M.D. Revenons à ta vie d'aujourd'hui, à Las Vegas…
C.D. J'y suis depuis deux ans, et je vais y rester encore deux ans car j'ai signé pour une année supplémentaire. Je chante cinq jours par semaine pendant quatre-vingt-dix minutes. Ma vie est parfaitement réglée : trois quarts d'heure après le show, je retrouve mon fils, René-Charles, ma priorité. Je suis sereine, et je peux vous annoncer que j'ai bien l'intention de donner à mon fils un frère ou une sœur dans les quatre ans qui viennent.

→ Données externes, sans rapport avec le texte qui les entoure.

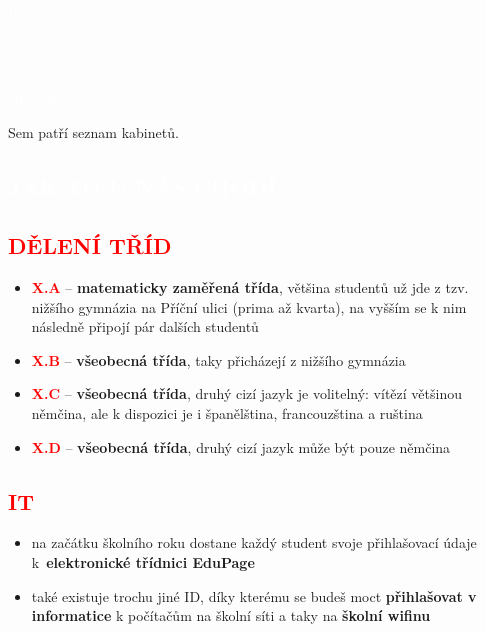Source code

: \documentclass{article}
\newcommand{\nadpis}[1]{
  \vspace*{-60pt}
  \begin{nadpisbox}
    \vspace*{20pt}
    \centering \section*{\textcolor{white}{#1}}
  \end{nadpisbox}
}
\newcommand{\podnadpis}[1]{
  \subsection*{\textcolor{red}{#1}}
}
\begin{document}
\begin{titlepage}
  \pagecolor{red}
    \begin{center}
      \vspace*{\fill}

      \textcolor{white}{\fontsize{60}{60} \Kapitan Průvodce\\\vspace{0.2em}prváka}

      \vspace*{\fill}
      \textcolor{white}{\fontsize{20}{20} \Kapitan Jaroška}

      \vspace{0.5em}

      \begin{bluebox}
        \centering \fontsize{15}{15} \Kapitan \textcolor{white}{2024/2025}
      \end{bluebox}

      \vspace{3em}

    \end{center}
\end{titlepage}
\pagecolor{white}



\newpage

\noindent
{}
Sem patří seznam kabinetů.
\newpage
{}

\nadpis{JAK TO U NÁS CHODÍ}
\noindent \podnadpis{DĚLENÍ TŘÍD}
\begin{itemize}[leftmargin=10pt]
  \item \textcolor{red}{\textbf{X.A}} --  \textbf{matematicky zaměřená třída}, většina studentů už jde z tzv. nižšího gymnázia na Příční ulici (prima až kvarta), na vyšším se k nim následně připojí pár dalších studentů
  \item \textcolor{red}{\textbf{X.B}} -- \textbf{všeobecná třída}, taky přicházejí z nižšího gymnázia
  \item \textcolor{red}{\textbf{X.C}} -- \textbf{všeobecná třída}, druhý cizí jazyk je volitelný: vítězí většinou němčina, ale
k dispozici je i španělština, francouzština a ruština
  \item \textcolor{red}{\textbf{X.D}} -- \textbf{všeobecná třída}, druhý cizí jazyk může být pouze němčina
\end{itemize}
\podnadpis{IT}
\begin{itemize}[leftmargin=10pt]
  \item na začátku školního roku dostane každý student svoje přihlašovací údaje k~\textbf{elektronické třídnici EduPage}
  \item také existuje trochu jiné ID, díky kterému se budeš moct \textbf{přihlašovat v informatice} k počítačům na školní síti a taky na \textbf{školní wifinu}
\end{itemize}
\end{document}
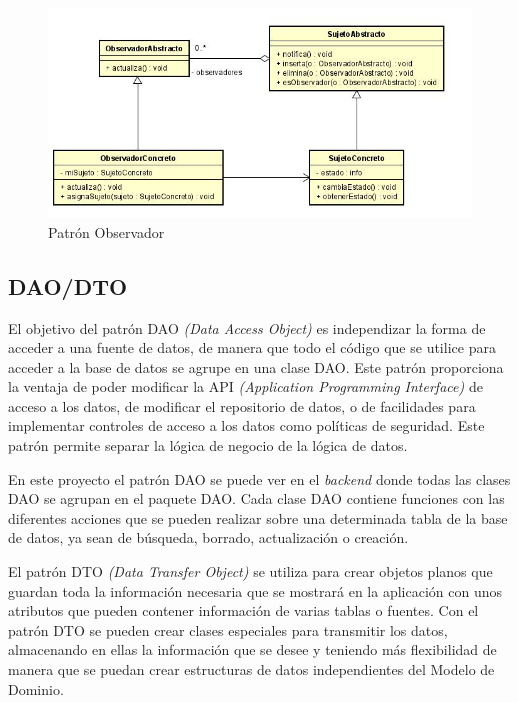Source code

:  \begin{figure}[H]
     \centering
     \includegraphics[scale=0.6]{img/observador-nuevo.jpg}
     \caption{Patrón Observador}
     \label{fig:patron-observador}
 \end{figure}
 
 \subsection{DAO/DTO}
 El objetivo del patrón DAO \textit{(Data Access Object)} \cite{DAO}  es independizar la forma de acceder a una fuente de datos, de manera que todo el código que se utilice para acceder a la base de datos se agrupe en una clase DAO. Este patrón proporciona la ventaja de poder modificar la API \textit{ (Application Programming Interface)} de acceso a los datos, de modificar el repositorio de datos, o de facilidades para implementar controles de acceso a los datos como políticas de seguridad. Este patrón permite separar la lógica de negocio de la lógica de datos. 
 
 En este proyecto el patrón DAO se puede ver en el \textit{backend} donde todas las clases DAO se agrupan en el paquete DAO. Cada clase DAO contiene funciones con las diferentes acciones que se pueden realizar sobre una determinada tabla de la base de datos, ya sean de búsqueda, borrado, actualización o creación. 
 
 El patrón DTO \textit{(Data Transfer Object)} \cite{DTO} se utiliza para crear objetos planos que guardan toda la información necesaria que se mostrará en la aplicación con unos atributos que pueden contener información de varias tablas o fuentes. Con el patrón DTO se pueden crear clases especiales para transmitir los datos, almacenando en ellas la información que se desee y teniendo más flexibilidad de manera que se puedan crear estructuras de datos independientes del Modelo de Dominio.
 
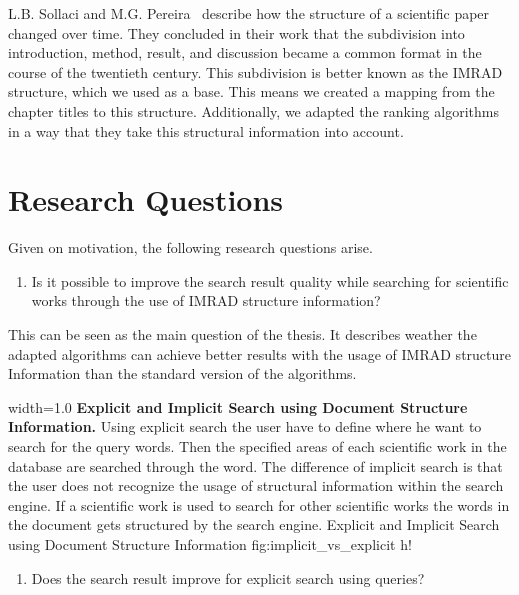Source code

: L.B. Sollaci and M.G. Pereira~\cite{Sollaci-The-2004} describe how the structure of a scientific paper changed over time. They concluded in their work that the subdivision into introduction, method, result, and discussion became a common format in the course of the twentieth century. This subdivision is better known as the IMRAD structure, which we used as a base. This means we created a mapping from the chapter titles to this structure. Additionally, we adapted the ranking algorithms in a way that they take this structural information into account.


\section{Research Questions}
\label{sec:research_questions}

Given on motivation, the following research questions arise.

\begin{enumerate}
  \item Is it possible to improve the search result quality while searching for scientific works through the use of IMRAD structure information?
\end{enumerate}

This can be seen as the main question of the thesis. It describes weather the adapted algorithms can achieve better results with the usage of IMRAD structure Information than the standard version of the algorithms.

      {width=1.0\textwidth}
      {\textbf{Explicit and Implicit Search using Document Structure Information.} Using explicit search the user have to define where he want to search for the query words. Then the specified areas of each scientific work in the database are searched through the word. The difference of implicit search is that the user does not recognize the usage of structural information within the search engine. If a scientific work is used to search for other scientific works the words in the document gets structured by the search engine.}
      {Explicit and Implicit Search using Document Structure Information}
      {fig:implicit_vs_explicit}
      {h!}

\begin{enumerate}[label=1.\arabic*]
  \item Does the search result improve for explicit search using queries?
\end{enumerate}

M.D. Parle-moi de ton fiston qui est, paraît-il, un couche-tard.
C.D. Le mot est faible ! J'ai en effet un petit garçon qui ne se couche pas avant 2 heures du matin et qui se lève à 2 heures de l'après-midi. J'appréhende l'année prochaine, quand il va devoir se plier aux horaires de l'école. Pour l'instant, il est le seul enfant qui couche ses parents avant d'aller dormir ! Puisque tu me parles de mon fils, je voudrais te dire un mot de son père pour te signaler que, ce soir, ce n'est pas seulement un double anniversaire que nous fêtons, mais un triple car René et moi célébrons nos dix ans de mariage. Dix ans déjà… Tout n'a pas été rose au cours de ces années : René a souffert d'un cancer et j'ai perdu mon père. Comme dans toutes les familles, nous avons nos joies et nos peines. Mais je n'ai jamais arrêté de chanter, parce que, pour nous, les artistes, c'est la meilleure façon de supporter notre chagrin. J'ai appris la mort de mon père trois heures avant d'entrer en scène. J'ai chanté les trois premières chansons de mon show des sanglots dans la voix, avant d'expliquer à mon public que cette représentation n'était pas une spectacle comme les autres.
M.D. Quand viens-tu me voir à Paris ?
C.D. Bien que très loin de l'Europe, je n'oublie jamais la France, qui m'a donné ma première chance. Je viendrai probablement en 2005, à l'occasion de la sortie d'une compilation de mes grands succès français. En attendant de te retrouver à Paris, je souhaite au public français un joyeux Noël et une bonne année…

Céline Dion portait une création par Dolce & Gabbana.